Your objective →
Take every line in the entries that includes the word "Insurance" and copy it.

--- START ---

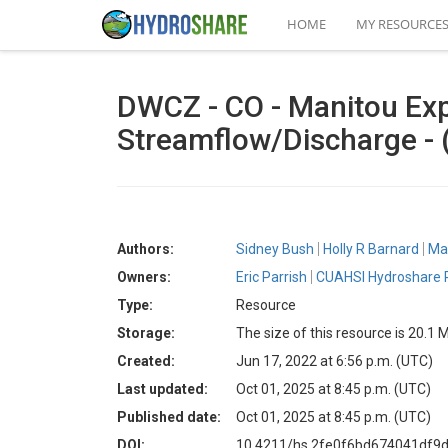
HOME
MY RESOURCE
DWCZ - CO - Manitou Expe
Streamflow/Discharge -
Authors:
Sidney Bush
Holly R Barnard
Mat
Owners:
Eric Parrish
CUAHSI Hydroshare P
Type:
Resource
Storage:
The size of this resource is 20.1 
Created:
Jun 17, 2022 at 6:56 p.m. (UTC)
Last updated:
Oct 01, 2025 at 8:45 p.m. (UTC)
Published date:
Oct 01, 2025 at 8:45 p.m. (UTC)
DOI:
10.4211/hs.2fe0f6bd674041df9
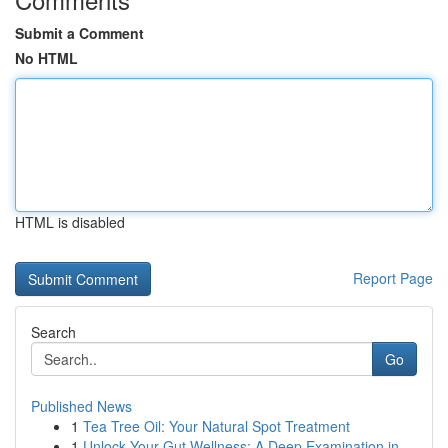
Submit a Comment
No HTML
HTML is disabled
Report Page
Search
Go
Published News
1
Tea Tree Oil: Your Natural Spot Treatment
1
Unlock Your Gut Wellness: A Deep Examination in...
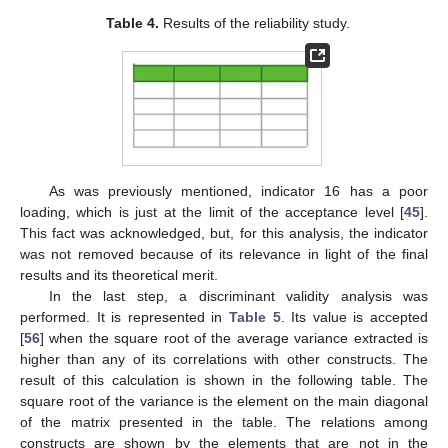
Table 4.
Results of the reliability study.
As was previously mentioned, indicator 16 has a poor
loading, which is just at the limit of the acceptance level [
45
].
This fact was acknowledged, but, for this analysis, the indicator
was not removed because of its relevance in light of the final
results and its theoretical merit.
In the last step, a discriminant validity analysis was
performed. It is represented in
Table 5
. Its value is accepted
[
56
] when the square root of the average variance extracted is
higher than any of its correlations with other constructs. The
result of this calculation is shown in the following table. The
square root of the variance is the element on the main diagonal
of the matrix presented in the table. The relations among
constructs are shown by the elements that are not in the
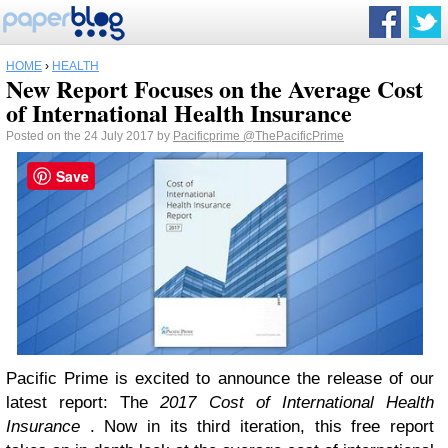
HOME
›
HEALTH
New Report Focuses on the Average Cost
of International Health Insurance
Posted on the 24 July 2017 by
Pacificprime
@ThePacificPrime
Save
Pacific Prime is excited to announce the release of our
latest report: The
2017 Cost of International Health
Insurance
. Now in its third iteration, this free report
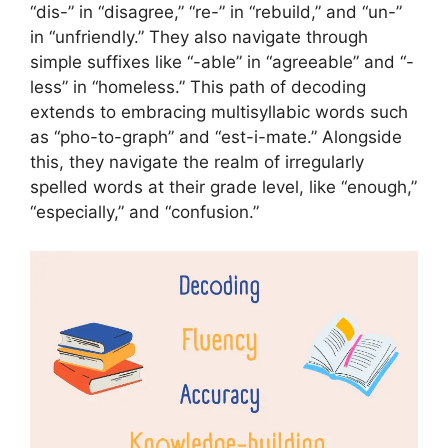
“dis-” in “disagree,” “re-” in “rebuild,” and “un-”
in “unfriendly.” They also navigate through
simple suffixes like “-able” in “agreeable” and “-
less” in “homeless.” This path of decoding
extends to embracing multisyllabic words such
as “pho-to-graph” and “est-i-mate.” Alongside
this, they navigate the realm of irregularly
spelled words at their grade level, like “enough,”
“especially,” and “confusion.”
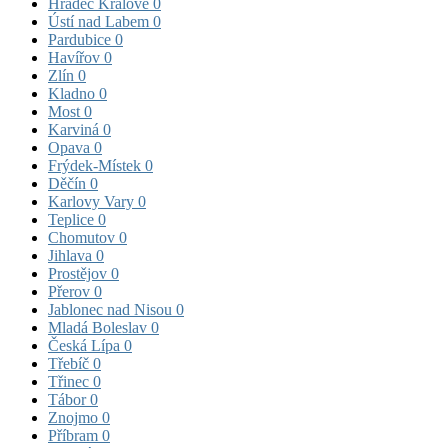
Hradec Králové
0
Ústí nad Labem
0
Pardubice
0
Havířov
0
Zlín
0
Kladno
0
Most
0
Karviná
0
Opava
0
Frýdek-Místek
0
Děčín
0
Karlovy Vary
0
Teplice
0
Chomutov
0
Jihlava
0
Prostějov
0
Přerov
0
Jablonec nad Nisou
0
Mladá Boleslav
0
Česká Lípa
0
Třebíč
0
Třinec
0
Tábor
0
Znojmo
0
Příbram
0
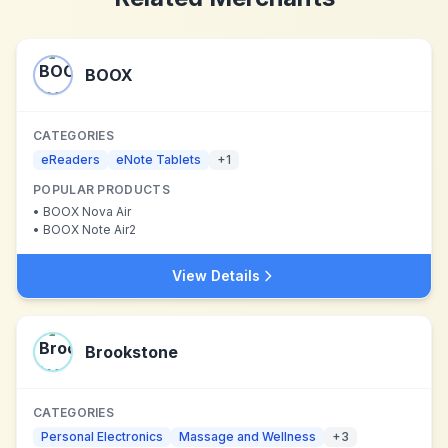
BOOX
CATEGORIES
eReaders
eNote Tablets
+
1
POPULAR PRODUCTS
•
BOOX Nova Air
•
BOOX Note Air2
View Details
Brookstone
CATEGORIES
Personal Electronics
Massage and Wellness
+
3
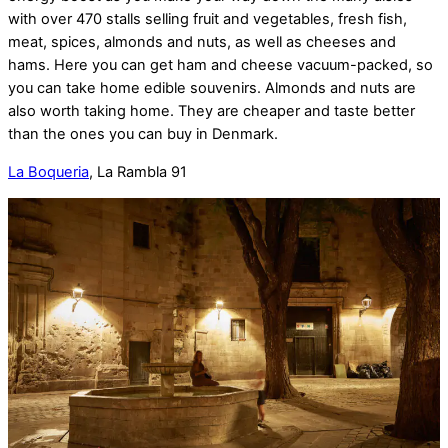
with over 470 stalls selling fruit and vegetables, fresh fish,
meat, spices, almonds and nuts, as well as cheeses and
hams. Here you can get ham and cheese vacuum-packed, so
you can take home edible souvenirs. Almonds and nuts are
also worth taking home. They are cheaper and taste better
than the ones you can buy in Denmark.
La Boqueria
, La Rambla 91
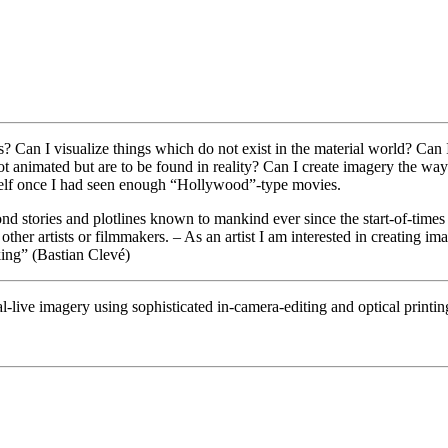
? Can I visualize things which do not exist in the material world? Can I
t animated but are to be found in reality? Can I create imagery the wa
elf once I had seen enough “Hollywood”-type movies.
nd stories and plotlines known to mankind ever since the start-of-times 
other artists or filmmakers. – As an artist I am interested in creating im
aking” (Bastian Clevé)
al-live imagery using sophisticated in-camera-editing and optical printin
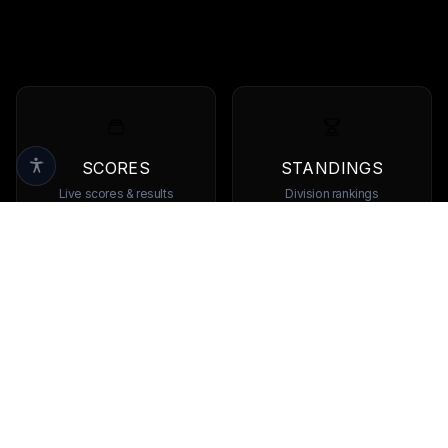
SCORES
STANDINGS
Live scores & results
Division rankings
TEAMS
PLAYERS
Browse all teams
View all players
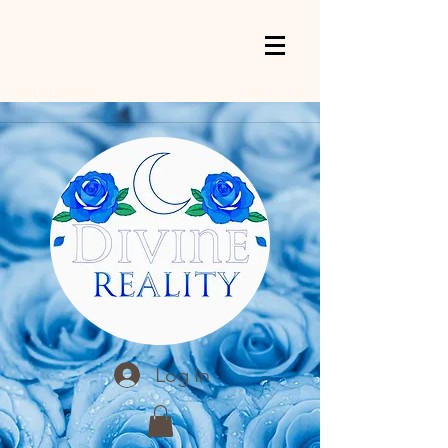
Log In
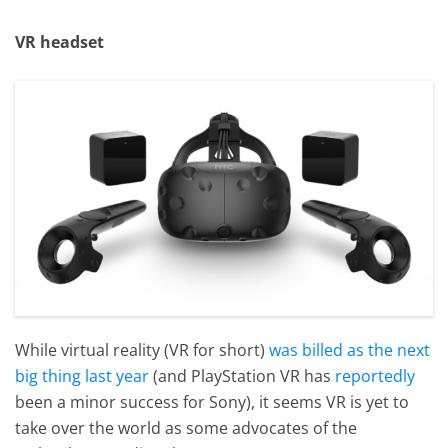
VR headset
While virtual reality (VR for short)
was billed as the next
big thing last year
(and PlayStation VR has
reportedly
been a minor success for Sony), it seems VR is yet to
take over the world as some advocates of the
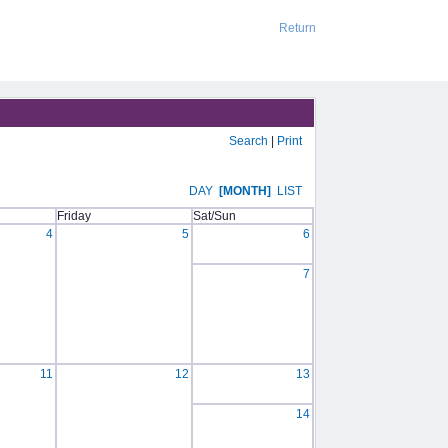
Return
Search
|
Print
DAY
[MONTH]
LIST
Friday
Sat/Sun
4
5
6
7
11
12
13
14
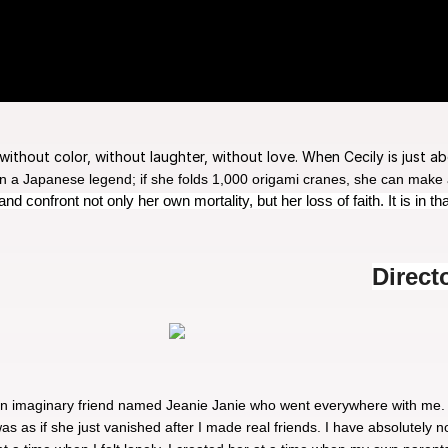
, without color, without laughter, without love. When Cecily is just a
 a Japanese legend; if she folds 1,000 origami cranes, she can make a w
 confront not only her own mortality, but her loss of faith. It is in t
Direct
 an imaginary friend named Jeanie Janie who went everywhere with me.
as as if she just vanished after I made real friends. I have absolutely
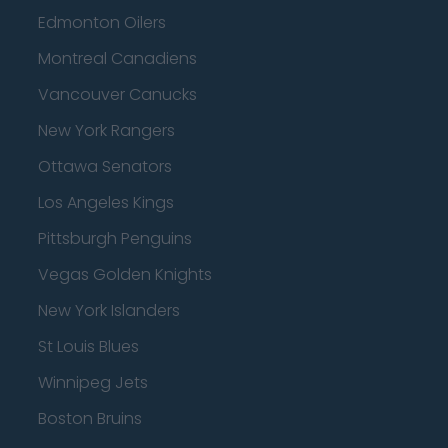
Edmonton Oilers
Montreal Canadiens
Vancouver Canucks
New York Rangers
Ottawa Senators
Los Angeles Kings
Pittsburgh Penguins
Vegas Golden Knights
New York Islanders
St Louis Blues
Winnipeg Jets
Boston Bruins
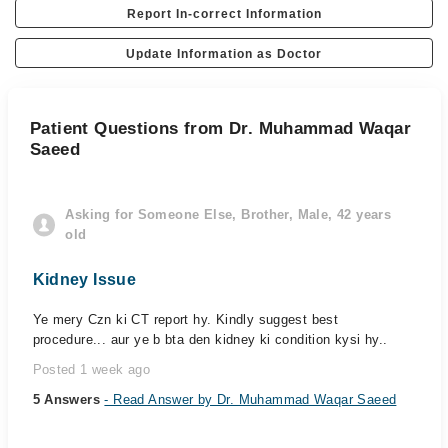
Report In-correct Information
Update Information as Doctor
Patient Questions from Dr. Muhammad Waqar
Saeed
Asking for Someone Else, Brother, Male, 42 years
old
Kidney Issue
Ye mery Czn ki CT report hy. Kindly suggest best
procedure... aur ye b bta den kidney ki condition kysi hy..
Posted 1 week ago
5 Answers
- Read Answer by Dr. Muhammad Waqar Saeed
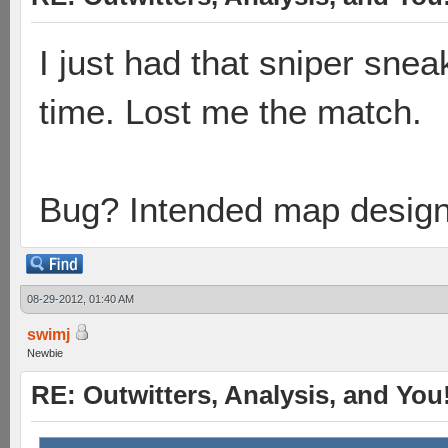
I just had that sniper snea
time. Lost me the match.
Bug? Intended map desig
08-29-2012, 01:40 AM
swimj
Newbie
RE: Outwitters, Analysis, and You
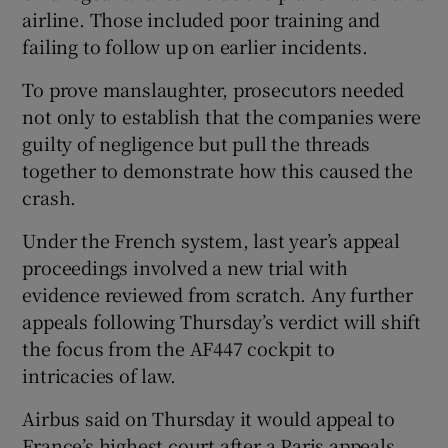
airline. Those included poor training and
failing to follow up on earlier incidents.
To prove manslaughter, prosecutors needed
not only to establish that ‌the companies were
guilty of negligence but pull the threads
together to demonstrate how this caused the
crash.
Under the French ​system, last year’s appeal
proceedings involved a new trial with ​
evidence reviewed from scratch. Any further
appeals following Thursday’s verdict will shift
the focus from the AF447 cockpit to
intricacies of law.
Airbus said on ‌Thursday it would appeal to ​
France’s highest court after ​a Paris appeals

--- END ---

Your solution →
of International Health Insurance
Insurance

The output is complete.